Mais tarde, dei um jeitinho de entrar na cozinha, ela não gostava que entrássemos ali, mas eu fui de enxerido, e tratei logo de xeretar a pia. Vi sabão, desses feitos na roça, palha de milho, uma pedra e um potinho cheio de areia. Foi aí que compreendi que arear tinha tudo a ver com areia, ela passava areia fina nas panelas, lavava com perfeição, quase obstinação.

Enquanto brincávamos no quintal, acompanhávamos os serviços no curral, nadávamos nos poços limpos do ribeirão da Ponte Alta, ela cuidava da cozinha, lavava e pendurava as panelas nas paredes, passava pano no chão. Na hora do jantar, tudo estava pronto, preparado, gostoso.

Aquela organização me encantava. A lenha, cortada em tamanho padronizado, separada dos gravetos, dos sabugos, da palha. Os panos de enxugar as mãos, pegar as panelas quentes e secar a louça eram lavados diariamente. O fogão encerado com vermelhão, tudo muito simples, mas feito com dedicação e carinho. Vez ou outra, ela se espantava com nossa displicência, com nosso descaso em relação às regras, incompreensíveis para nós, como horários, a proibição de leite com manga e outras normas que quebrávamos, ainda que com reverência.
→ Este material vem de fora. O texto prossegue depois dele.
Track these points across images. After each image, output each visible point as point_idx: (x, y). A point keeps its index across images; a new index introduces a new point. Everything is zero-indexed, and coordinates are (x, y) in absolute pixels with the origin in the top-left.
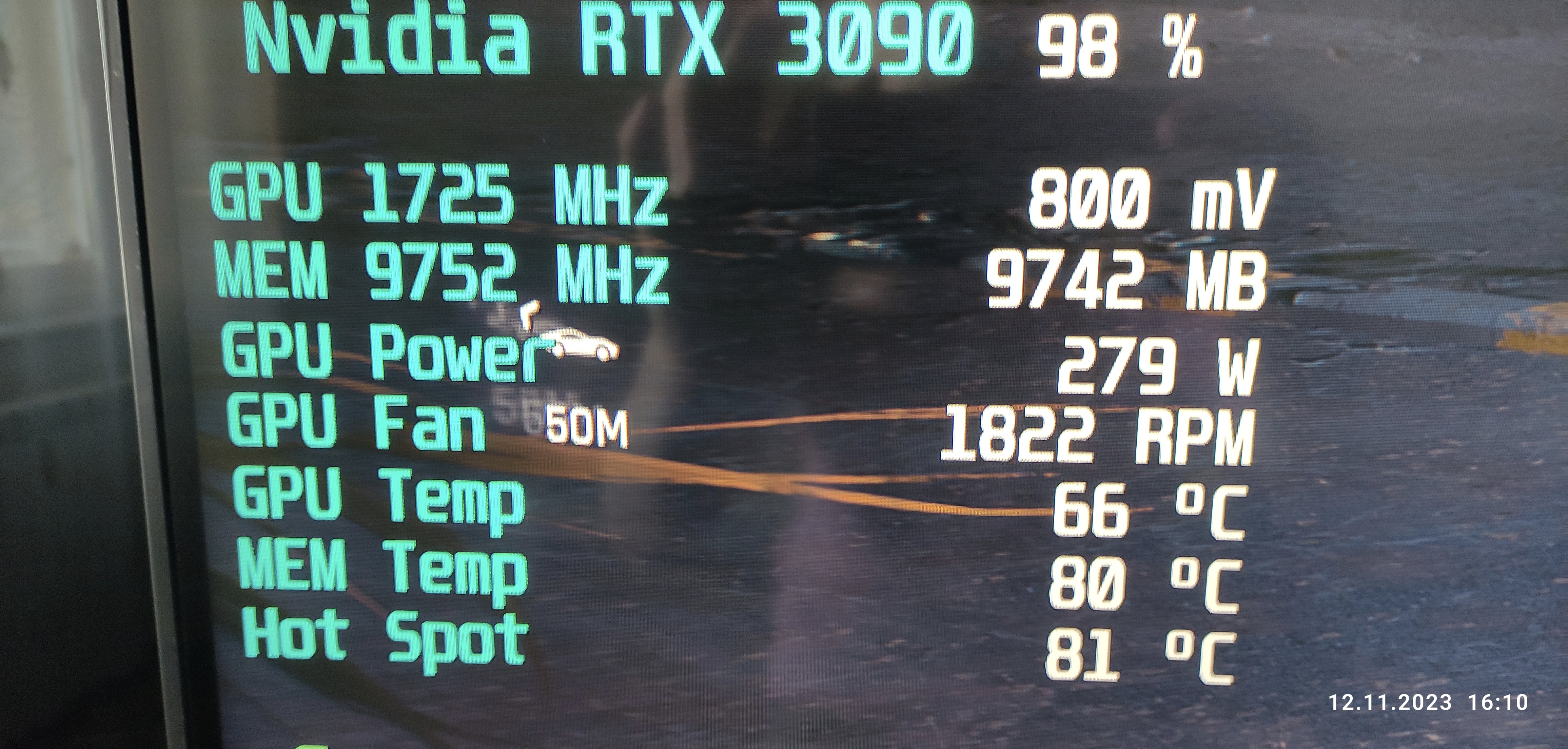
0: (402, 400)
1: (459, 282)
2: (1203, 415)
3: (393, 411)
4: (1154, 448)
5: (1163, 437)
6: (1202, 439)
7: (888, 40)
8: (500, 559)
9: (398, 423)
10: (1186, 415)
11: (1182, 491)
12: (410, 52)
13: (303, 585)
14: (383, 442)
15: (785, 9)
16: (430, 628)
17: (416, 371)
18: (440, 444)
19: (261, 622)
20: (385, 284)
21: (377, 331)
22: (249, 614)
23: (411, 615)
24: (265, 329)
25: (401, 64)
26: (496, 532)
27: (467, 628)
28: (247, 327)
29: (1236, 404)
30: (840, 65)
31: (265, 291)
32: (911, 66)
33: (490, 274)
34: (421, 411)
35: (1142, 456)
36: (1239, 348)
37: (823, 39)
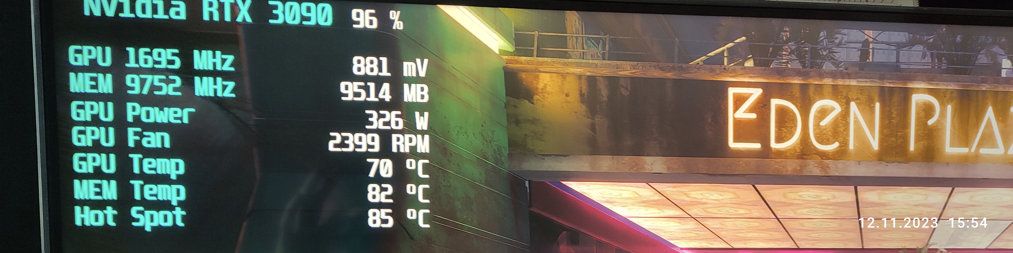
0: (139, 129)
1: (160, 88)
2: (413, 136)
3: (136, 134)
4: (398, 147)
5: (400, 143)
6: (413, 144)
7: (305, 14)
8: (175, 187)
9: (137, 138)
10: (407, 136)
11: (408, 161)
12: (144, 11)
13: (99, 198)
14: (131, 144)
15: (271, 3)
16: (148, 213)
17: (144, 119)
18: (152, 145)
19: (82, 212)
20: (133, 89)
21: (129, 105)
22: (77, 209)
23: (141, 208)
24: (88, 104)
25: (140, 14)
26: (173, 177)
27: (162, 213)
28: (81, 103)
29: (423, 133)
30: (290, 21)
31: (89, 90)
32: (312, 23)
33: (171, 86)
34: (145, 133)
35: (394, 150)
36: (422, 115)
37: (284, 13)
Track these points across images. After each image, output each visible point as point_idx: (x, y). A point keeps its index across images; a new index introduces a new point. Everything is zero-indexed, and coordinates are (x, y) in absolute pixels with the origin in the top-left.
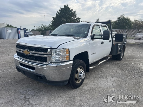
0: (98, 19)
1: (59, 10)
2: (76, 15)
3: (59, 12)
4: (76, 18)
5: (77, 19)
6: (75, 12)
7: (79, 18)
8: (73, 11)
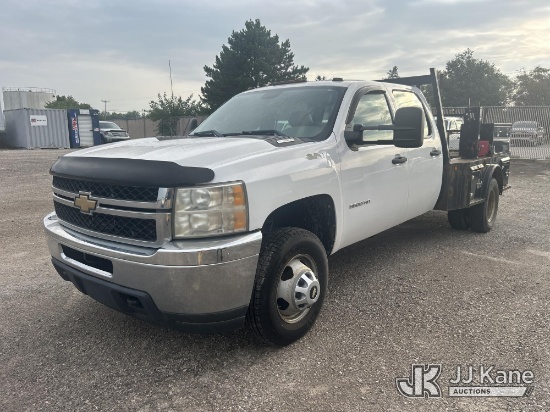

Nessa época, eu estava encantado com “Libertinagem”, do Manuel Bandeira. Seus 38 poemas apresentavam uma poesia livre, solta... Alguns deles fazem parte, até hoje, da minha memória poética: “Diga trinta e três, trinta e três...” Que maravilha! “Pneumotórax” e seu “tango argentino”. "Poética”: “Estou farto do lirismo comedido/do lirismo bem comportado...”. Era uma espécie de senha revolucionária: “Não quero mais saber do lirismo que não é libertação”. Sei lá como interpretávamos, mas era mágico. Se algo desse errado, iríamos embora: "Vou-me embora pra Pasárgada". Não tinha coisa melhor!

As panelas e a comida da Dona Auristela eram pura poesia, assim como o texto do Manuel Bandeira, que brilhava no nosso imaginário adolescente. Certa vez, me distraí e esqueci o livro sobre a mesa, deixei pra trás o livrinho de estimação. Fiquei chateado, mas, na hora do jantar, vi que ela tinha guardado, embrulhadinho num pedaço de papel pardo. Que alívio! Afinal, estava em boas mãos.

Manuel Bandeira (1886 – 1968). Para nos lembrarmos do grande poeta no cinquentenário de sua morte. “Libertinagem” foi publicado em 1930.